I’m surprised by the harshness in Luke’s voice, and by the shame on my father’s face.

“I’m aware I did.”

“What did you want to say?” My legs feel weird and sort of weak. I want to sit down, but I won’t because the rest of them are standing.

“Just what I said,” he says softly. “That I’m proud. That the two of you inspired an old man. I had a mistress for a long time. Got divorced, but still saw women. The whole time, I was…stepping out. Anyway, I’ve ended all that. I’m with my beau and only him now. We may one day…” He shakes his head. “That doesn’t matter to you. I wanted to introduce myself.”

He holds his hand out. “I’m Raymond. You have my eyes, your mother’s smile. You’re really…lovely,” he says quietly.

I can’t speak for the huge lump in my throat.

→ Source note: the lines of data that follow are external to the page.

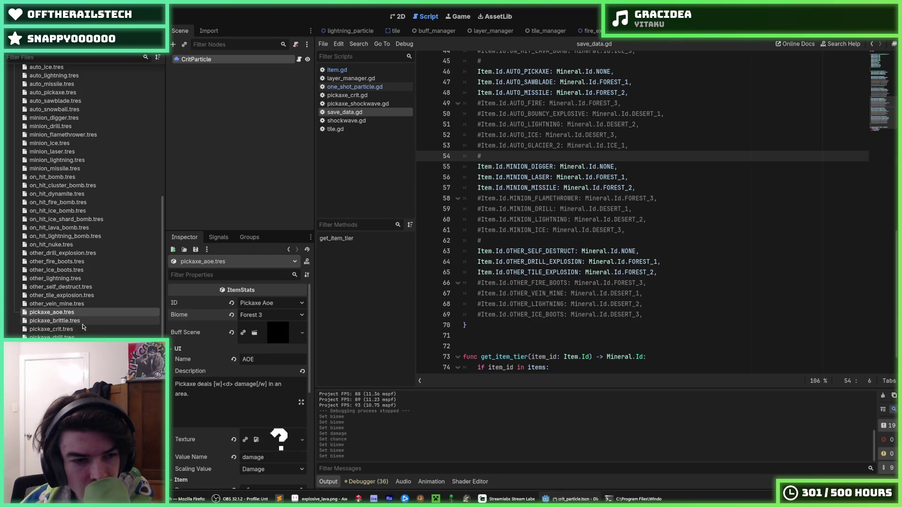
pyautogui.click(57, 371)
pyautogui.click(255, 316)
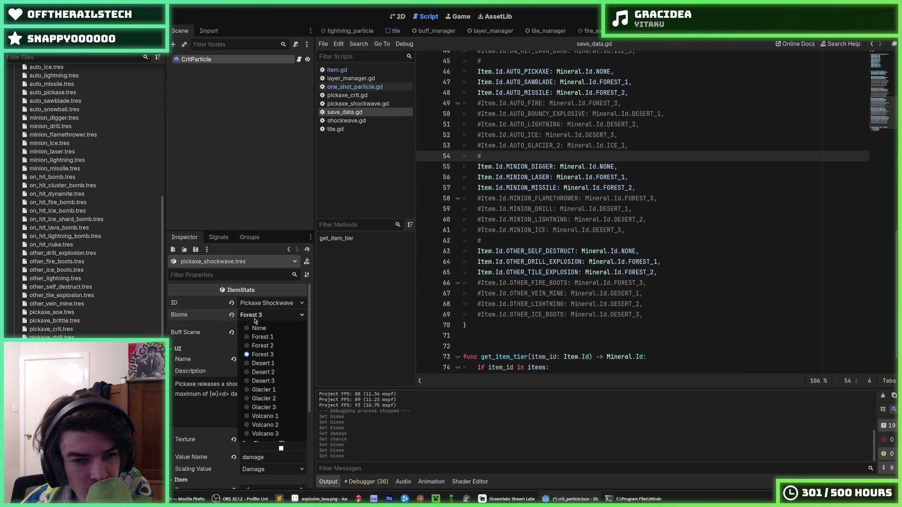
pyautogui.click(260, 343)
pyautogui.click(574, 261)
pyautogui.press('F5')
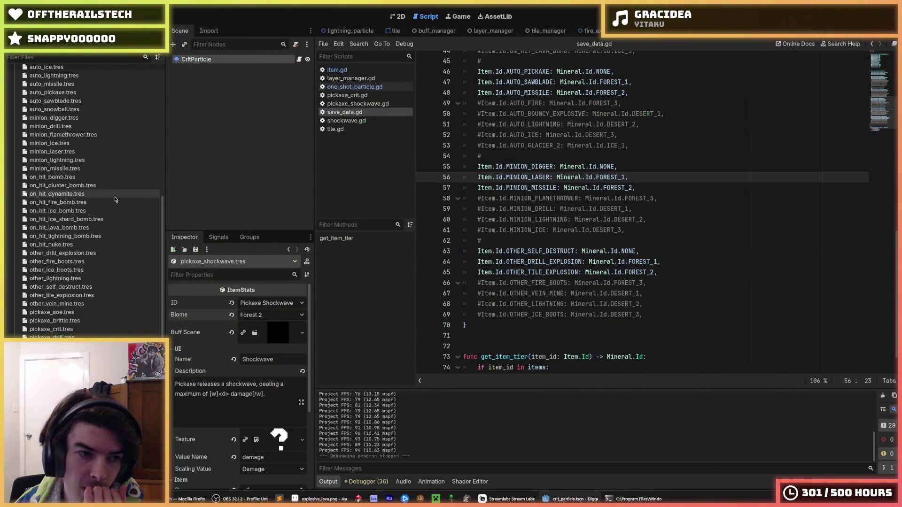
# Step: Uncomment AUTO_BOUNCY_EXPLOSIVE, move AUTO_MISSILE and comment it out, save, and run the game
pyautogui.click(535, 187)
pyautogui.scroll(5, 549, 196)
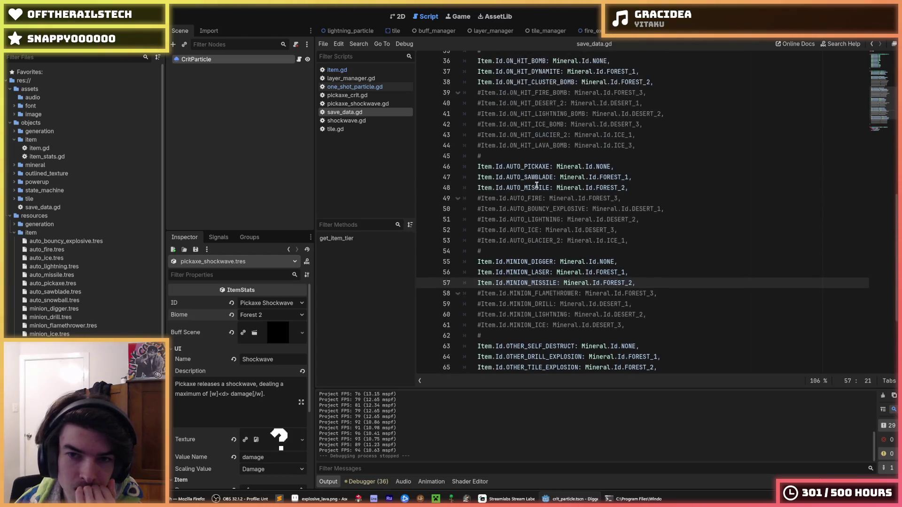
pyautogui.click(564, 252)
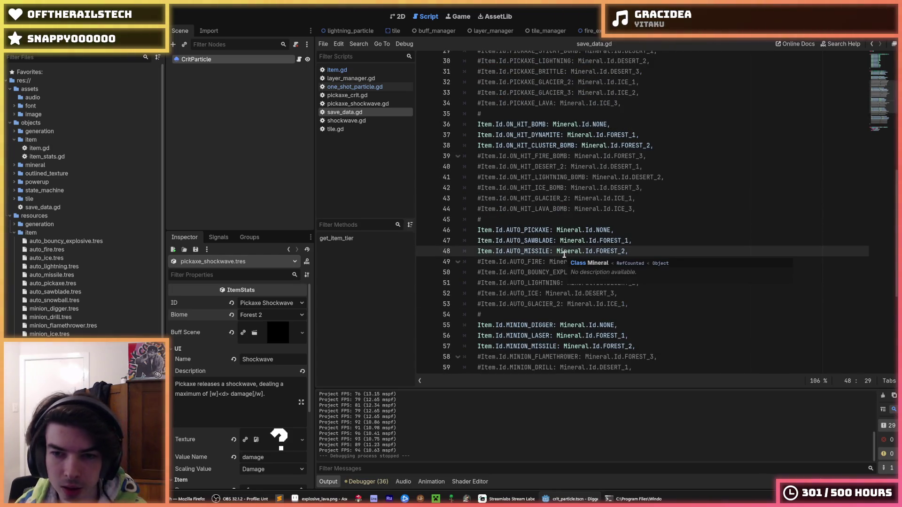
pyautogui.press('ctrl+z')
pyautogui.press('Down')
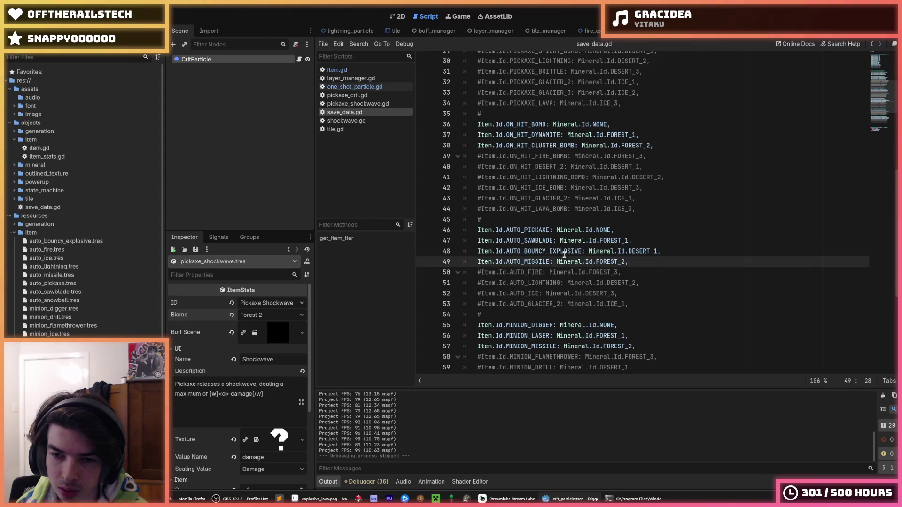
pyautogui.press('alt+Down')
pyautogui.press('ctrl+s')
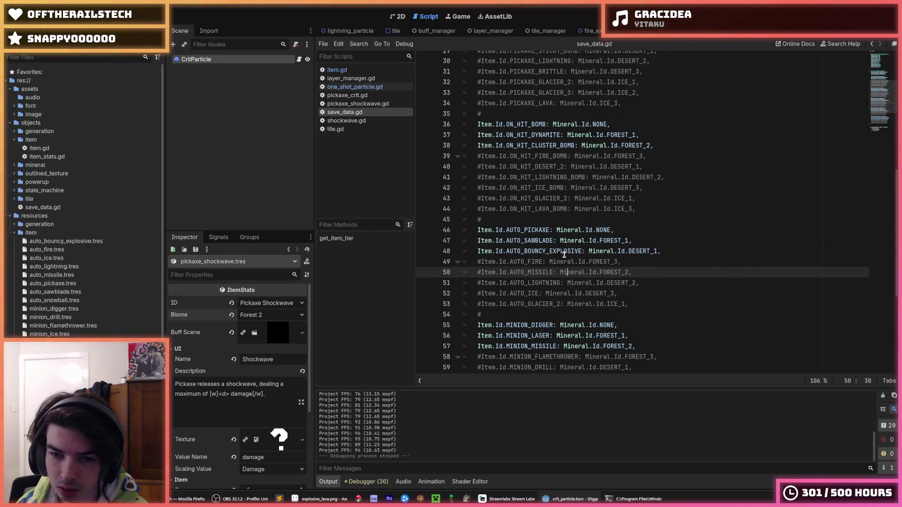
pyautogui.press('End')
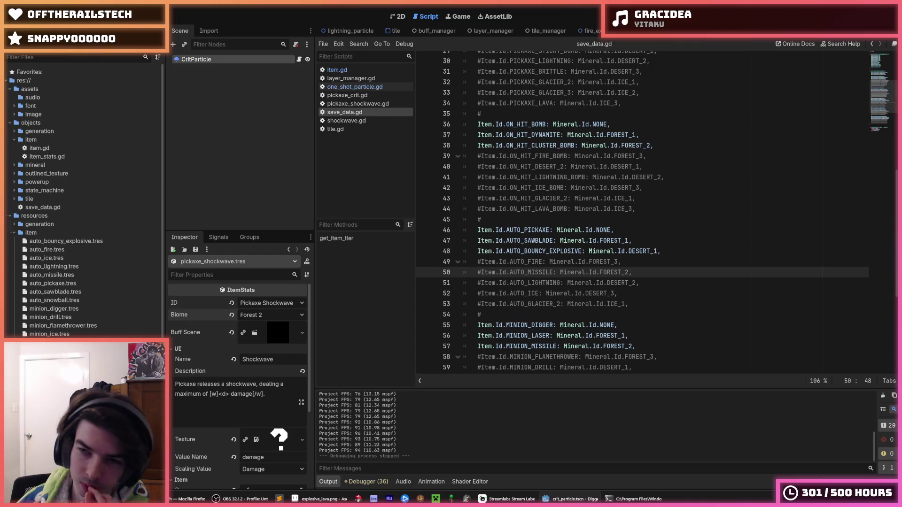
pyautogui.press('F5')
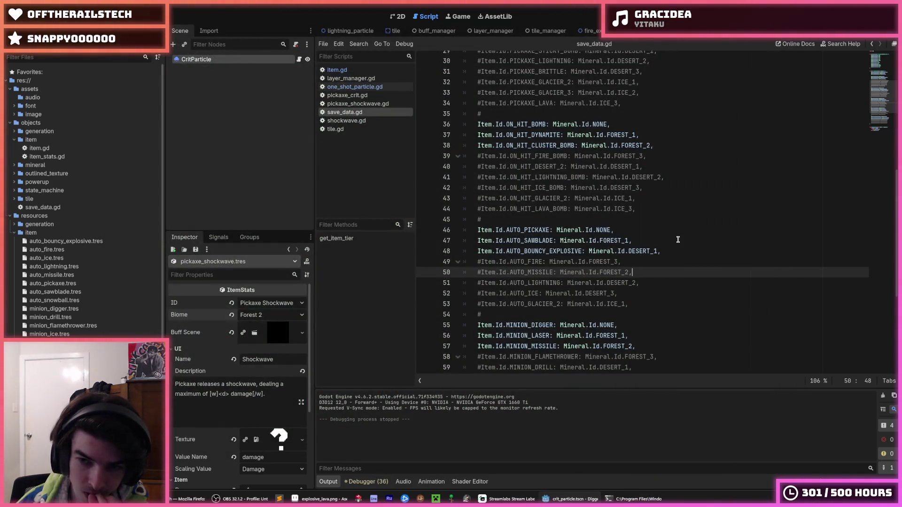
# Step: Copy DESERT_1 over AUTO_MISSILE's FOREST_2 tier to swap their tiers, then rerun the game
pyautogui.doubleClick(636, 252)
pyautogui.press('ctrl+c')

“You always were. And your work—simply stunning. I don’t know where that came from, but I have pieces all over my house.”

“You do?”

“Oh yes.”

He gets his phone out. “I have Time in Motion. Light on Windows. Summer When It’s Raining All day. And The Boundary of Desire.”

My stomach is so topsy-turvy, I feel like I might throw up.

“Let’s sit down,” Luke says.

He takes my arm, and we sit on the couch. He wraps his arm around me, and I’m grateful even as I feel like I’m nine years old.

I’m aware of Miller in the kitchen with a fussing Eden.

“He might need help,” I say to Luke.

“The instructions we left Arrow are still on the counter.”